Nicolò Bulega (Ducati) reist mit einer weiteren perfekten Ausbeute aus Frankreich ab: drei Siege in drei Rennen und nun 26 Erfolge in 27 Saisonläufen. Nach seinem Triumph in Lauf 1 am Samstag setzte sich der Italiener auch im Superpole‑Race und in Lauf 2 durch, der eine Runde vor Schluss wegen einer roten Flagge gestoppt wurde. Auf dem Podium folgten ihm seine Ducati‑Teamkollegen Iker Lecuona und Yari Montella – eine weitere komplette Ducati‑Triple.
Wie bereits am Samstag entschieden sich alle Fahrer hinten für die supersofte Pirelli DIABLO™ Superbike SCX, während vorne die weiche SC1 gesetzt war.

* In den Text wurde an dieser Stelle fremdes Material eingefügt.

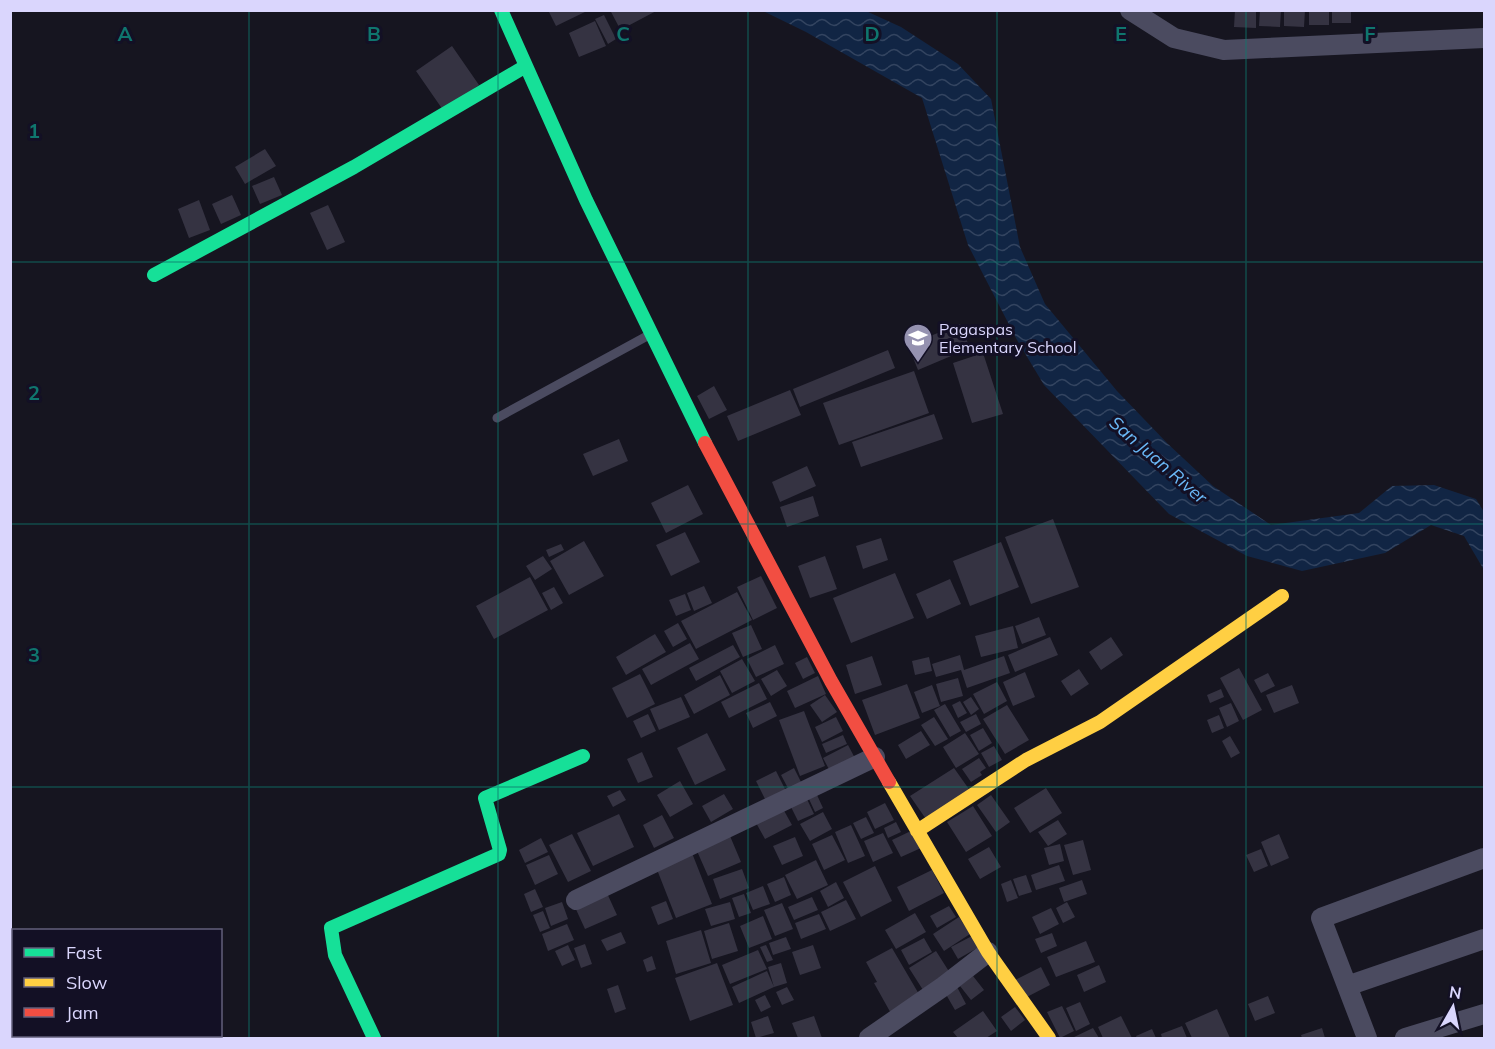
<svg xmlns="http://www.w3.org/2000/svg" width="1495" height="1049" viewBox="0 0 1495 1049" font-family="Mulish,sans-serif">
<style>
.water{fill:url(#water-waves)}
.building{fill:#353342}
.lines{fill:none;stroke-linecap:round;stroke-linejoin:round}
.lane{stroke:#4b4b60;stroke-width:9}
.street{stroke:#4b4b60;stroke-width:20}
.fast{stroke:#16e098;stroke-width:14}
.slow{stroke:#ffcf43;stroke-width:14}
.jam{stroke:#f24e42;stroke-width:14}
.grid{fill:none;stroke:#0f766e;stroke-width:1.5;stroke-opacity:0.55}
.labels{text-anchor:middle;stroke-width:6;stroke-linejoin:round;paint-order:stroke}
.poi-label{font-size:16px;fill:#dad6fd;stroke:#131025;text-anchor:start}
.water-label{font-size:18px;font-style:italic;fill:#6ab8f7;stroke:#131025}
.grid-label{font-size:20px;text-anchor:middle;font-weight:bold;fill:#0f766e;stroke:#131025;stroke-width:6;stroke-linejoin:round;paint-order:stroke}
</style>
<defs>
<pattern id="water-waves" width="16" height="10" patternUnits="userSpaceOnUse" patternTransform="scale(1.5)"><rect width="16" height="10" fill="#112544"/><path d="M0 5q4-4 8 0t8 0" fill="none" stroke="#334460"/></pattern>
</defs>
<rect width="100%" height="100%" fill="#161520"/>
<!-- water -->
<path class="water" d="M 763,11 L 866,11 L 901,27 L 958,64 L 991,99 L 1020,247 L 1045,304 L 1117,391 L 1168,444 L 1213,486 L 1271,525 L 1359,513 L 1392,486 L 1434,485 L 1476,499 L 1484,512 L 1484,570 L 1464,536 L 1431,525 L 1385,553 L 1302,571 L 1247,556 L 1169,514 L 1044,385 L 1017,340 L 968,245 L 922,98 L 806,32 Z"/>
<!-- building -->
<path class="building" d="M 548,10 L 589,10 L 556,26 Z
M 610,10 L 658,10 L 624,28 L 623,25 L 619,27 Z
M 1235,10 L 1256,10 L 1256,28 L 1234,27 Z
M 1260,10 L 1281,10 L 1280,27 L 1259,26 Z
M 1284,10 L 1305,10 L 1304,27 L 1284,26 Z
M 1309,10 L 1329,10 L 1329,25 L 1309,25 Z
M 1332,10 L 1351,10 L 1351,23 L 1332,23 Z
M 604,15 L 616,39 L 608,44 L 595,19 Z
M 595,21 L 606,46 L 579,57 L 569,33 Z
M 452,46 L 479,85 L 443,110 L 416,71 Z
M 265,149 L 276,166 L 245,184 L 235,167 Z
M 274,177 L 282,195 L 260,204 L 252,186 Z
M 232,195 L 241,215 L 221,224 L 212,204 Z
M 199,200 L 210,230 L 189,238 L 178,209 Z
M 328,205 L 345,242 L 327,250 L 310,213 Z
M 960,324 L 970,348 L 918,370 L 908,345 Z
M 888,350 L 895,368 L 800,407 L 793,389 Z
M 983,353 L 1003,414 L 972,423 L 953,363 Z
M 914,371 L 929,413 L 839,445 L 823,403 Z
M 714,386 L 727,410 L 709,419 L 697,396 Z
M 790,390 L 801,415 L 738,441 L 727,416 Z
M 934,414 L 943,439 L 861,467 L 852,442 Z
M 619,439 L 628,461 L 593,476 L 583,454 Z
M 807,466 L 816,486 L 780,502 L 772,482 Z
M 688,485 L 703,514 L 666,533 L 651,503 Z
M 813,496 L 819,516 L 787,527 L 780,507 Z
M 1053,519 L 1079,587 L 1031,604 L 1005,537 Z
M 685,532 L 700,562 L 671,576 L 656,545 Z
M 881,538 L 888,560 L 863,569 L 856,546 Z
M 584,541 L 604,576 L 569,595 L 550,561 Z
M 1001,542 L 1019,587 L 970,606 L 953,561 Z
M 561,544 L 564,550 L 549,557 L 546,550 Z
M 543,556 L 552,569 L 535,580 L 526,566 Z
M 825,556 L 837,589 L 810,598 L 798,566 Z
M 895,573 L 914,618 L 851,643 L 833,598 Z
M 761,576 L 777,608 L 753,620 L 737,587 Z
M 530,577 L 548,610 L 494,639 L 476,606 Z
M 950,579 L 961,604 L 927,619 L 916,594 Z
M 704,586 L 712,603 L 694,611 L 687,593 Z
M 554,587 L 563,603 L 551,610 L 542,593 Z
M 737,592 L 752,620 L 696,649 L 681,621 Z
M 685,594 L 691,610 L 676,616 L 669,600 Z
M 1039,617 L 1046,635 L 1022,644 L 1015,626 Z
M 678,623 L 687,639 L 673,647 L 664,631 Z
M 751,625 L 762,649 L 743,657 L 732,633 Z
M 1013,626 L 1018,648 L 981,657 L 975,636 Z
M 655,634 L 666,652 L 626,675 L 616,657 Z
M 1050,637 L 1058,655 L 1015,672 L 1008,655 Z
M 1111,637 L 1123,655 L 1101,670 L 1089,652 Z
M 690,643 L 699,659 L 651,685 L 642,669 Z
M 733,645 L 740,657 L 696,681 L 689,668 Z
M 775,645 L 784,664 L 756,677 L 747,659 Z
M 960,655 L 964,670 L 1004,656 L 1010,673 L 967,688 L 961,670 L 936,677 L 932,664 Z
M 872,656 L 882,685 L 855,694 L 846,665 Z
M 807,657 L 815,673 L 803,679 L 795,663 Z
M 929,657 L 932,671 L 915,675 L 912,661 Z
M 742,659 L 755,681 L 732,693 L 720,671 Z
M 1239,668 L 1262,710 L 1243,720 L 1220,678 Z
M 1079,669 L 1089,684 L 1071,696 L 1061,681 Z
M 777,670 L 787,686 L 771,696 L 761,679 Z
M 1025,672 L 1035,697 L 1013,706 L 1003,682 Z
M 1268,673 L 1275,686 L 1261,693 L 1254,680 Z
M 640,674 L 655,704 L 627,718 L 612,688 Z
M 720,675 L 730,695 L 694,714 L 684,695 Z
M 818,676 L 826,694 L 795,708 L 787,691 Z
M 958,678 L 963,696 L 941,702 L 936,684 Z
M 997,682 L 1007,701 L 984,714 L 973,694 Z
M 759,683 L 767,699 L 729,718 L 721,702 Z
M 907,684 L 920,718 L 875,735 L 862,700 Z
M 932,685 L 940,706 L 922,713 L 914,692 Z
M 1292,685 L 1299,703 L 1274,713 L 1266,695 Z
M 1221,689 L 1224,697 L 1210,703 L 1207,695 Z
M 825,695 L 837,712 L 822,722 L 810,705 Z
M 681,697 L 690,717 L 659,730 L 650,709 Z
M 971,697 L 979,709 L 971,715 L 963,702 Z
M 960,701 L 967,713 L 958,718 L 952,705 Z
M 770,702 L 777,716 L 753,728 L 746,713 Z
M 1231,703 L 1239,721 L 1227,727 L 1219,708 Z
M 945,704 L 961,731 L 950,737 L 934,710 Z
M 1007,705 L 1029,740 L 1005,754 L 983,719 Z
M 804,711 L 825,766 L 800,776 L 779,720 Z
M 648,714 L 656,731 L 641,738 L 633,721 Z
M 976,714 L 981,724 L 966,732 L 960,722 Z
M 1219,715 L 1224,728 L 1212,733 L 1207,720 Z
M 836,717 L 843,731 L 822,742 L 815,727 Z
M 934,717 L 948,739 L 935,746 L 921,725 Z
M 983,728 L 992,743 L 979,751 L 970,735 Z
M 921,731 L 930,745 L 906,759 L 898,745 Z
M 707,733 L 726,770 L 695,785 L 677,748 Z
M 965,733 L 979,754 L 956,768 L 943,747 Z
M 843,735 L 847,744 L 826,753 L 822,744 Z
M 1230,736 L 1240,753 L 1231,758 L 1222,741 Z
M 848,745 L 857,762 L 832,775 L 823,758 Z
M 994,746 L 1002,760 L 989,767 L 981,753 Z
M 642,752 L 653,777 L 638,783 L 627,759 Z
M 979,758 L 986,768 L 980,772 L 982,775 L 971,782 L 962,769 Z
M 794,768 L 803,786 L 790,792 L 781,775 Z
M 954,768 L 971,792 L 928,822 L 910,796 Z
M 776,771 L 786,791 L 766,801 L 756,781 Z
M 680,781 L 693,804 L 670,817 L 657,795 Z
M 1046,788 L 1062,813 L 1030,833 L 1014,808 Z
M 620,790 L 626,800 L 613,807 L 607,796 Z
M 724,794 L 733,809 L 711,822 L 702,806 Z
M 817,795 L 823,808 L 815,812 L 809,799 Z
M 991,795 L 1010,822 L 996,832 L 977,805 Z
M 806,797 L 814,814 L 798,821 L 790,805 Z
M 885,803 L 894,820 L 875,829 L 867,812 Z
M 973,806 L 992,836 L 966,852 L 947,822 Z
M 782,807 L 792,825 L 765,839 L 755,821 Z
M 823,812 L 832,829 L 810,841 L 800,824 Z
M 619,814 L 634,847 L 593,866 L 577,833 Z
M 662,815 L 674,838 L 654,848 L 643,825 Z
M 866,817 L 874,833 L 861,839 L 853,823 Z
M 1058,820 L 1067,834 L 1048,846 L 1038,832 Z
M 896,822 L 901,832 L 888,838 L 884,828 Z
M 851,825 L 865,856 L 848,863 L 835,832 Z
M 913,830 L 921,848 L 901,857 L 892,840 Z
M 883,833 L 893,853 L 873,862 L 864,841 Z
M 572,834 L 591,871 L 568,882 L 549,845 Z
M 1279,834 L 1289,858 L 1271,866 L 1261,842 Z
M 832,835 L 845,860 L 824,870 L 812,844 Z
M 730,836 L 741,862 L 708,876 L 697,851 Z
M 795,837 L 803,856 L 782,865 L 773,846 Z
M 541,838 L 548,852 L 525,863 L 519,850 Z
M 1083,840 L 1091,870 L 1073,875 L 1064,845 Z
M 1060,844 L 1064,861 L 1049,865 L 1044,848 Z
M 989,847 L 1001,867 L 980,879 L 968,859 Z
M 1261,849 L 1268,866 L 1254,872 L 1246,855 Z
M 692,853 L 712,904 L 676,918 L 656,867 Z
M 549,855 L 558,874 L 535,885 L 526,865 Z
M 816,860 L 828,885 L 797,899 L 785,875 Z
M 1059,865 L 1065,881 L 1036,890 L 1031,875 Z
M 875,866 L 892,901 L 861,917 L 843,882 Z
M 742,869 L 749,888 L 720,899 L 713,879 Z
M 932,870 L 944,893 L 909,911 L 897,887 Z
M 1026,875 L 1032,892 L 1019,896 L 1013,879 Z
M 784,877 L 791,895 L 775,902 L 767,884 Z
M 1011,880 L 1018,898 L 1007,902 L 1001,884 Z
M 1082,880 L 1087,894 L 1064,902 L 1059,888 Z
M 836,882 L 844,898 L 828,907 L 820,891 Z
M 763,886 L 770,904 L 753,910 L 746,893 Z
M 535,889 L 543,907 L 531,912 L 524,894 Z
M 606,891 L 617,915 L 585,929 L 574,905 Z
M 744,894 L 751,913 L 739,917 L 732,898 Z
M 812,897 L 818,910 L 794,920 L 788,907 Z
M 846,900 L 856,919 L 830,931 L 821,912 Z
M 666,901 L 673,919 L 658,925 L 651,907 Z
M 562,902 L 568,919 L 551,926 L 545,908 Z
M 730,902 L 735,919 L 711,926 L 705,909 Z
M 1067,902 L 1075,917 L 1063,923 L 1056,908 Z
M 782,903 L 793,929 L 775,936 L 764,910 Z
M 949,906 L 956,917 L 937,928 L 930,916 Z
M 1051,908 L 1059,924 L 1040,934 L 1032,917 Z
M 543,911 L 550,928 L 540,932 L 533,915 Z
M 915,913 L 926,932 L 896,949 L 885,930 Z
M 819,914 L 826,929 L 801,939 L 795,923 Z
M 763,916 L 772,939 L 749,948 L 740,926 Z
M 959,917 L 970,934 L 944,951 L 933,934 Z
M 729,923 L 738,951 L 712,959 L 704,931 Z
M 567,924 L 574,940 L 548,951 L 542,934 Z
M 701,930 L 711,963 L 676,974 L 666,941 Z
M 621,932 L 626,943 L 607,951 L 601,940 Z
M 1052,933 L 1057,946 L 1041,953 L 1035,939 Z
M 972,936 L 979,947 L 958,959 L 951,947 Z
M 786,937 L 791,949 L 773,955 L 769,943 Z
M 924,938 L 932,952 L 909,965 L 901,950 Z
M 1086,941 L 1095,962 L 1056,977 L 1047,957 Z
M 585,944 L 592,964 L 581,968 L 574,948 Z
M 568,945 L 575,960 L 562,966 L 555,951 Z
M 766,945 L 773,960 L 767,962 L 760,947 Z
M 813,945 L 821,968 L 800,975 L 792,952 Z
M 892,948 L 923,1001 L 893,1017 L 874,983 L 877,982 L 866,962 Z
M 758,950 L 767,969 L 730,984 L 722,965 Z
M 936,951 L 950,973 L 923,990 L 909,968 Z
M 652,956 L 656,969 L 647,972 L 643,960 Z
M 717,963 L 733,1005 L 690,1021 L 675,978 Z
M 781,963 L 787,983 L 774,987 L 768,967 Z
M 1099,965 L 1106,982 L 1084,992 L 1077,975 Z
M 1041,967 L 1050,985 L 1023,999 L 1013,981 Z
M 767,971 L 774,987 L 739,1003 L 732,987 Z
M 973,976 L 984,990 L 971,1000 L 960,986 Z
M 618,985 L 626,1009 L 615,1013 L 607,989 Z
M 956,985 L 966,1004 L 955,1010 L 944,991 Z
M 787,987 L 794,1000 L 782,1005 L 776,992 Z
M 765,995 L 771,1007 L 761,1012 L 755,1000 Z
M 1268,996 L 1275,1013 L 1255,1021 L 1248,1004 Z
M 1080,1002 L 1090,1024 L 1076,1031 L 1066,1008 Z
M 1062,1006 L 1074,1031 L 1060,1038 L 1047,1012 Z
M 1015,1007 L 1025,1020 L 1011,1031 L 1001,1017 Z
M 1217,1009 L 1230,1038 L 1192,1038 L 1185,1023 Z
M 983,1011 L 997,1031 L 986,1038 L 958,1038 L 953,1032 Z
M 768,1016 L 774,1033 L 756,1038 L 751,1022 Z
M 814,1016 L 822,1038 L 798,1038 L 792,1023 Z
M 1121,1016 L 1132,1038 L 1103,1038 L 1098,1027 Z
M 1182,1026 L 1187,1038 L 1162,1038 L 1161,1034 Z
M 1093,1028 L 1099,1038 L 1072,1038 Z
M 1322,1028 L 1325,1038 L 1302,1038 L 1301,1035 Z
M 1152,1029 L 1156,1038 L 1137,1038 L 1136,1036 Z"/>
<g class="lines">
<!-- lane -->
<path class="lane" d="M 497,418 L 649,335"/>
<!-- street -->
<path class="street" d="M 1130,10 L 1174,38 L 1224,50 L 1484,38
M 576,900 L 875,757
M 1347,986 L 1484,939
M 869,1038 L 944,986 L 988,952
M 1367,1038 L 1321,918 L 1484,858
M 1405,1038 L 1484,1014"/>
<!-- fast -->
<path class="fast" d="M 501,10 L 586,200 L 705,443
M 154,275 L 354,167 L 526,66
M 374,1038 L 335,955 L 331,928 L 499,854 L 500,850 L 485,798 L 583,756"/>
<!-- slow -->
<path class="slow" d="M 889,782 L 988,952 L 1049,1038
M 917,831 L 1026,760 L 1100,722 L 1282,596"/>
<!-- jam -->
<path class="jam" d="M 705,443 L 831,681 L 889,782"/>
</g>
<!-- grid -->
<path class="grid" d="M 249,10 L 249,1038M 498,10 L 498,1038M 748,10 L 748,1038M 997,10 L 997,1038M 1246,10 L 1246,1038M 10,262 L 1484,262M 10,524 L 1484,524M 10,787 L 1484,787"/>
<!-- icons -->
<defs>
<g id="school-pin" transform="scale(1.5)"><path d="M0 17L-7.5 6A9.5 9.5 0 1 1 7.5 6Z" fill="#9592b0" stroke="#131025"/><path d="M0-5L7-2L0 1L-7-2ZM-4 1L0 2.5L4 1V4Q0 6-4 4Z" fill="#fff"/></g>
</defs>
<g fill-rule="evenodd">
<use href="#school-pin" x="918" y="338"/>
</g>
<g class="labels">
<!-- poi labels -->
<g class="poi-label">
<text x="939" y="335">Pagaspas<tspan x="939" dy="18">Elementary School</tspan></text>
</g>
<!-- water labels -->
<g class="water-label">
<text transform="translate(1158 460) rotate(41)" y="6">San Juan River</text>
</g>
</g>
<g class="grid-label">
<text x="125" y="41">A</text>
<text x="374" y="41">B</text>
<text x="623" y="41">C</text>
<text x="872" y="41">D</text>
<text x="1121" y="41">E</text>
<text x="1370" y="41">F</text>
<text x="34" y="138">1</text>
<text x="34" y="400">2</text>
<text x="34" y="662">3</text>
</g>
<!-- border -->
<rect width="1495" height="1049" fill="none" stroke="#dad6fd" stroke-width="24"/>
<!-- legend -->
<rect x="12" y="929" width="210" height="108" fill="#131025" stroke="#635f7b" stroke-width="1.5"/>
<rect x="24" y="948" width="30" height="9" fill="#16e098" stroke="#635f7b" stroke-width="1.5"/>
<text x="66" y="959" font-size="18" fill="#dad6fd">Fast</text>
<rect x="24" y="978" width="30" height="9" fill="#ffcf43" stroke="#635f7b" stroke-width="1.5"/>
<text x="66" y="989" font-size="18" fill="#dad6fd">Slow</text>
<rect x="24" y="1008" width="30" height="9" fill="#f24e42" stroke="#635f7b" stroke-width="1.5"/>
<text x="66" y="1019" font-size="18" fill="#dad6fd">Jam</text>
<!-- north arrow -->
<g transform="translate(1453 1007) rotate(9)" stroke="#131025" stroke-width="4.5" paint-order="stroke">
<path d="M0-4.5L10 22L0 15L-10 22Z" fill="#dad6fd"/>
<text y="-9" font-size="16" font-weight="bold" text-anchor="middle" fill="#dad6fd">N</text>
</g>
</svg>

SCX erneut auf Rekordniveau
Das Superpole‑Race brachte dieselbe Podiumsbesetzung wie Lauf 2. Die Startaufstellung teilte sich exakt in zwei Gruppen: 10 Fahrer mit SCX, 10 mit der extrasoften SCQ, während vorne durchgehend die SC1 gewählt wurde. Bulega stellte zudem einen neuen Rennrundenrekord auf: 1:34.750, 0.280 Sekunden schneller als sein frischer Rekord aus Lauf 1 und 0.750 Sekunden unter der Bestmarke von Toprak Razgatlioglu aus 2025. Auch der absolute Streckenrekord aus dem Vorjahr wurde um 0.180 Sekunden unterboten, während die Gesamtzeit des Rennens um 6.489 Sekunden schneller war.
WorldSSP und weitere Kategorien
In einem auf fünf Runden verkürzten WorldSSP‑Lauf 2 siegte Roberto Garcia (Yamaha), nachdem Tabellenführer Can Öncü drei Kurven vor Schluss einen Fehler machte. Dahinter Albert Arenas (Yamaha), der mit 1:39.743 einen neuen Rennrundenrekord setzte, und Valentin Debise (ZXMOTO). In der World Sportbike gewann Xavi Artigas (Kawasaki) Lauf 2, während Richi Takahira in der Yamaha R3 World Cup sein perfektes Wochenende mit einem weiteren Sieg krönte.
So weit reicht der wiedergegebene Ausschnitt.